**Belge:**
Eğitim: Eğitim düzeyi yüksek olan insanların yaşamdan beklentileri de

yüksektir. Çok idealist olabilirler ve kendilerine büyük hedefler belirleyebilirler. Fakat iş yaşamındaki rolleri için iyi hazırlanmamışlarsa, hedefleri ile bu gerçekliğin uyuşmaması durumunda hayal kırıklığı ve tükenmişlik yaşayabilirler. Eğitim düzeyi daha düşük olan insanlar ise çok yüksek beklentilere sahip olmadıkları için hedefleri ile başarıları arasındaki fark nispeten daha azdır (Abacı, 2004: 17-18). Eğitim düzeyi yükseldikçe iş hayatında stres yaratan durum ve sorumluluklarla karşılaşma olasılığının artması, eğitim düzeyi yükseldikçe tükenmişliğin düşeceğine yönelik beklentilerin karşılanamamasına sebep olabilir (Maslach vd., 2001).

(31)

1.4.1.2 Kişisel Beklentiler

İnsanlar yaşamları boyunca çeşitli yönlerden beklenti içerisindedirler. Gerek sosyal hayatlarında gerekse iş yaşamlarında belirli beklentiler içinde bulunurlar. Çalışanlar yöneticilerinden, örgütlerinden ve bireysel çalışmalarından beklentiler içindedir ve bu beklentilerin tükenmişliğe önemli ölçüde katkıları vardır. Yüksek beklentilerin yanında, karşılanmamış beklentiler de tükenmişlik kaynağıdır (Cordes ve Dougherty, 1993).

Gerçekçi bir beklenti düzeyine sahip olmak; bireylerin kendileri hakkında yeterli düzeyde bilgi sahibi olmaları, bir başka ifade ile kendilerini iyi tanımaları ve çevre tarafından sunulmuş olan fırsat veya şartları görebilmeleri ile ilişkilidir. Çalışanlar yanlış değerlendirmeler ve algılamalar sonucunda gerçekçi olmayan beklentiler geliştirebilmektedir (Sürgevil, 2006: 54).

İş yaşamının başında olan bir bireyin, tükenmişlik yaşamasına neden olabilecek iki tür beklenti vardır: Başarı beklentileri ve organizasyonel beklentiler. Başarı beklentileri; kişinin müşterileriyle karşılaştığında, ulaşmayı arzuladığı başarıyla ilgilidir. Organizasyonel beklentiler ise, kişinin çalışabileceği meslek ve sistemlerin yapısı hakkındaki beklentileridir. Bireylerin işe yeni başladığında, müşterileri karşısında başarılı olma yönündeki beklentileri, onun aşırı miktarda duygusal enerji harcamasına sebep olur, bu da genellikle tükenmişlik yaşamakla sonuçlanır. Organizasyonel beklentiler de tükenmişliğe neden olmaktadır. Örnek olarak, örgütün tatmin edici olmayan gerçeklerini gören ve bu durumu değiştirmek için çaba harcayan biri için tükenmişlik yaşamak kaçınılmazdır (Jackson vd., 1986: 630-640) .

**Görevler:**
**A)** Şu ifadelerin belgeyle uyuşup uyuşmadığını belirtin. Her biri için evet ya da hayır deyin ve belirleyici ifadeyi belgeden aynen alıntılayın:
(i) Eğitim düzeyi daha düşük olan insanlarda hedefler ile başarılar arasındaki fark nispeten daha azdır.
(ii) İş yaşamının başındaki bir bireyde tükenmişliğe yol açabilecek üç tür beklenti vardır.
(iii) Karşılanmamış beklentiler tükenmişlik kaynağı sayılmaz.
**B)** Listede "grace" dizesini içeren bütün satırları döndürün.
Belge ile liste arasında herhangi bir ilgi bulunmamaktadır.

**Verilen Bilgiler:**
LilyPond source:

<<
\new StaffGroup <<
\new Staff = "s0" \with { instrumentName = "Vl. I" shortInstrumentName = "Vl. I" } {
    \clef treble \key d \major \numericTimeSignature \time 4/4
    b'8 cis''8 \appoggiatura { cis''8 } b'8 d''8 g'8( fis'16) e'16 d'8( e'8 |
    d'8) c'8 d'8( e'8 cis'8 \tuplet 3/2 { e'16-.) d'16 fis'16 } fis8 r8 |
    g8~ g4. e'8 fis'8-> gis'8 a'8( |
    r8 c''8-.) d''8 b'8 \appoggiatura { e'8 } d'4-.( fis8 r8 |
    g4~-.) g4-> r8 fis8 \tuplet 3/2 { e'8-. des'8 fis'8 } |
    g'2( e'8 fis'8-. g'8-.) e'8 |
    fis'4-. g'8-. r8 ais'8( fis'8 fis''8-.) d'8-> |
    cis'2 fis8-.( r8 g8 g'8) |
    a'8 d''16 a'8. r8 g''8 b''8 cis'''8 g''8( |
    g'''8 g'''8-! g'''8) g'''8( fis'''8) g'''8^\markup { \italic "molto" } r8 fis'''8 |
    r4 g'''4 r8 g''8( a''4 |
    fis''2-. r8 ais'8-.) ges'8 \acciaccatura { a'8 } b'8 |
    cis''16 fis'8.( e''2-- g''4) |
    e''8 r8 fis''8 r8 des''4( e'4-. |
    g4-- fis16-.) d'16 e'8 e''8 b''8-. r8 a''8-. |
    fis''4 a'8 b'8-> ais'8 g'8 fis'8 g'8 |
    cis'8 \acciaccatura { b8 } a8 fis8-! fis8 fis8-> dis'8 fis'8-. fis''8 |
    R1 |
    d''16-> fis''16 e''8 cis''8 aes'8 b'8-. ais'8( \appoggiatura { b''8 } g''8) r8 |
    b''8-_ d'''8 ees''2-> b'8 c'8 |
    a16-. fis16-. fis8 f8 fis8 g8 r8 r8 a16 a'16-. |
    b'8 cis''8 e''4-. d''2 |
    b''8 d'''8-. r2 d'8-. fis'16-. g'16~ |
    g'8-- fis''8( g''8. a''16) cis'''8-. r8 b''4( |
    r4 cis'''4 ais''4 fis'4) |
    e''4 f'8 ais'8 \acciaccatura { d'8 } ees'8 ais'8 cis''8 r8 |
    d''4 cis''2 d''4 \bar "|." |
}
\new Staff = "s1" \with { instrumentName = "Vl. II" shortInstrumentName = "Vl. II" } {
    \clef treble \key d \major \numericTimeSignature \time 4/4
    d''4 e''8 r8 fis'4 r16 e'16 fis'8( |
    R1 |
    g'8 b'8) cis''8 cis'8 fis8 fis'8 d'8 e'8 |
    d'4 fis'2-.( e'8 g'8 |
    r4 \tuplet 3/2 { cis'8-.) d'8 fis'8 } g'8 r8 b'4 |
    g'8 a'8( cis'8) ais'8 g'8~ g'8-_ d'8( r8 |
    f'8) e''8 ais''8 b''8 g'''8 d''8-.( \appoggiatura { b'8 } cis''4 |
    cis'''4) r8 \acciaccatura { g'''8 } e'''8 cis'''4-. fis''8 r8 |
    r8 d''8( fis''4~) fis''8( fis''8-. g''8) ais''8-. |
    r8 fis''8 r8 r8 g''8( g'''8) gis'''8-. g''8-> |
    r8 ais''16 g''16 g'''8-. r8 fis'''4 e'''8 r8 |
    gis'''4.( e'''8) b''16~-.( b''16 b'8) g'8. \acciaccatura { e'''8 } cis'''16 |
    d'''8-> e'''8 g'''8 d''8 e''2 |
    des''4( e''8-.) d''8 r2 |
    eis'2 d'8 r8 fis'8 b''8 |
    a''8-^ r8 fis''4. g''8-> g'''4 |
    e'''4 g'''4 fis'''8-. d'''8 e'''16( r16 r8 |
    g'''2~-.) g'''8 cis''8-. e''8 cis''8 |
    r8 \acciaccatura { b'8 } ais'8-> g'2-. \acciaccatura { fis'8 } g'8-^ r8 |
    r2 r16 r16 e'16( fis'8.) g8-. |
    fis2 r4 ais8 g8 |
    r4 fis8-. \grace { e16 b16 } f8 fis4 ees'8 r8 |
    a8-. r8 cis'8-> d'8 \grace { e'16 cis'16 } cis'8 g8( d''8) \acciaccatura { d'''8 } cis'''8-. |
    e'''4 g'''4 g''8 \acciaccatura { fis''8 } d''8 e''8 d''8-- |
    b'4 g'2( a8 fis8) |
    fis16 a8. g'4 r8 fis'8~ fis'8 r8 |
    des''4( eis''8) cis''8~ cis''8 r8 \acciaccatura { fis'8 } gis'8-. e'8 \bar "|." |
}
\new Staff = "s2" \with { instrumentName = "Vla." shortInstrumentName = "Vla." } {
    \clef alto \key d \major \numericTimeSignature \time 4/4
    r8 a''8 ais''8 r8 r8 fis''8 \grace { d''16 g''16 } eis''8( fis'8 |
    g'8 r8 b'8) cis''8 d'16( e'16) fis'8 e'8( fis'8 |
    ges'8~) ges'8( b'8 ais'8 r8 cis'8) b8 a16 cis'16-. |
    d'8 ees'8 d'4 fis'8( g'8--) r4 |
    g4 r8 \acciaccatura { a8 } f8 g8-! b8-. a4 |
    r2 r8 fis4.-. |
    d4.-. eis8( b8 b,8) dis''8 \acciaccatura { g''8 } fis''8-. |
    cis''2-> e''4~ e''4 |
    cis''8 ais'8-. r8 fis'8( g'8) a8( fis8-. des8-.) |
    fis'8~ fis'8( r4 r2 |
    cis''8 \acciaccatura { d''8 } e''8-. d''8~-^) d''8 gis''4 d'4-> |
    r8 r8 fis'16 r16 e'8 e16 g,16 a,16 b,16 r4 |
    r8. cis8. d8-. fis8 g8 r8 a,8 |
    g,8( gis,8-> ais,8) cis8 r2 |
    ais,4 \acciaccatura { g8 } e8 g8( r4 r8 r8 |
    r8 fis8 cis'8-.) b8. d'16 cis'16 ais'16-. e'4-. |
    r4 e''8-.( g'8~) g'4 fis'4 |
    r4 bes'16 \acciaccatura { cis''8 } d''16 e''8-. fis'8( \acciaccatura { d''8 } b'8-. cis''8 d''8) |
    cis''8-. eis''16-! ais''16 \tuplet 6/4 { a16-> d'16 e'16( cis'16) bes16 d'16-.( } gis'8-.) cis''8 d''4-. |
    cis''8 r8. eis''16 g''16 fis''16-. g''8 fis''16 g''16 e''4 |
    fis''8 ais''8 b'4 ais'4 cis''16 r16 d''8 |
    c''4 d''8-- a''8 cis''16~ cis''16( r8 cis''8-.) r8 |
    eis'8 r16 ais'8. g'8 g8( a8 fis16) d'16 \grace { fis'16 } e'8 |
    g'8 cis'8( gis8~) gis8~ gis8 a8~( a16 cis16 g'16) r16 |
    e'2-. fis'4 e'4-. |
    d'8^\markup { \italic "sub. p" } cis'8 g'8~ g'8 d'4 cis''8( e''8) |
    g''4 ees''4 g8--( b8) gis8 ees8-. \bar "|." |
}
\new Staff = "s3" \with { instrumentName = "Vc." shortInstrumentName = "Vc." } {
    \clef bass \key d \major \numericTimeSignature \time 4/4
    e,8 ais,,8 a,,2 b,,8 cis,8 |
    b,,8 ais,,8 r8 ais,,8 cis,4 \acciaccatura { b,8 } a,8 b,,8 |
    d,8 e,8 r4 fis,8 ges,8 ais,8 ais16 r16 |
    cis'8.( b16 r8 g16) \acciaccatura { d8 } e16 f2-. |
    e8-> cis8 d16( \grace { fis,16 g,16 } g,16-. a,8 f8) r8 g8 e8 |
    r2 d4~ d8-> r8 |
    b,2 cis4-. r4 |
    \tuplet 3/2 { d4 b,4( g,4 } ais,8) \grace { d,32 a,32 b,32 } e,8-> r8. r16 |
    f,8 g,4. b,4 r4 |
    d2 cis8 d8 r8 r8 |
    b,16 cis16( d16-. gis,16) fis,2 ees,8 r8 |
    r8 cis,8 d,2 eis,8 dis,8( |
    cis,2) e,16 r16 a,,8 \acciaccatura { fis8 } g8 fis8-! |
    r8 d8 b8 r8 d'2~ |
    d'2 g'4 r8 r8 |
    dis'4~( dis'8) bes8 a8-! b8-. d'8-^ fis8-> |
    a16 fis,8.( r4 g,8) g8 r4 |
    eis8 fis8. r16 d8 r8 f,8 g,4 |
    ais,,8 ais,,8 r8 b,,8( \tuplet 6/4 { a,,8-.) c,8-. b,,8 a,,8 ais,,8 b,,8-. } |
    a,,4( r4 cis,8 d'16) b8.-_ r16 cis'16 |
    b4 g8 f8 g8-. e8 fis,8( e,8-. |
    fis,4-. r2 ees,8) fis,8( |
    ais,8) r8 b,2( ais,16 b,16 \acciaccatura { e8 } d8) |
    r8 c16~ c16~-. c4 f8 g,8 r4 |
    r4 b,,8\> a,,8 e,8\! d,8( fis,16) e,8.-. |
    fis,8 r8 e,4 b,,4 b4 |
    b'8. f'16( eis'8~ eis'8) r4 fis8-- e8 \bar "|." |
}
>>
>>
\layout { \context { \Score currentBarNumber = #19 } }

**Görev Çıktıları:**
**A)**
(i) Evet: "hedefleri ile başarıları arasındaki fark nispeten daha azdır"
(ii) Hayır: "tükenmişlik yaşamasına neden olabilecek iki tür beklenti vardır"
(iii) Hayır: "karşılanmamış beklentiler de tükenmişlik kaynağıdır"

**B)**
    r4 fis8-. \grace { e16 b16 } f8 fis4 ees'8 r8 |
    a8-. r8 cis'8-> d'8 \grace { e'16 cis'16 } cis'8 g8( d''8) \acciaccatura { d'''8 } cis'''8-. |
    r8 a''8 ais''8 r8 r8 fis''8 \grace { d''16 g''16 } eis''8( fis'8 |
    eis'8 r16 ais'8. g'8 g8( a8 fis16) d'16 \grace { fis'16 } e'8 |
    e8-> cis8 d16( \grace { fis,16 g,16 } g,16-. a,8 f8) r8 g8 e8 |
    \tuplet 3/2 { d4 b,4( g,4 } ais,8) \grace { d,32 a,32 b,32 } e,8-> r8. r16 |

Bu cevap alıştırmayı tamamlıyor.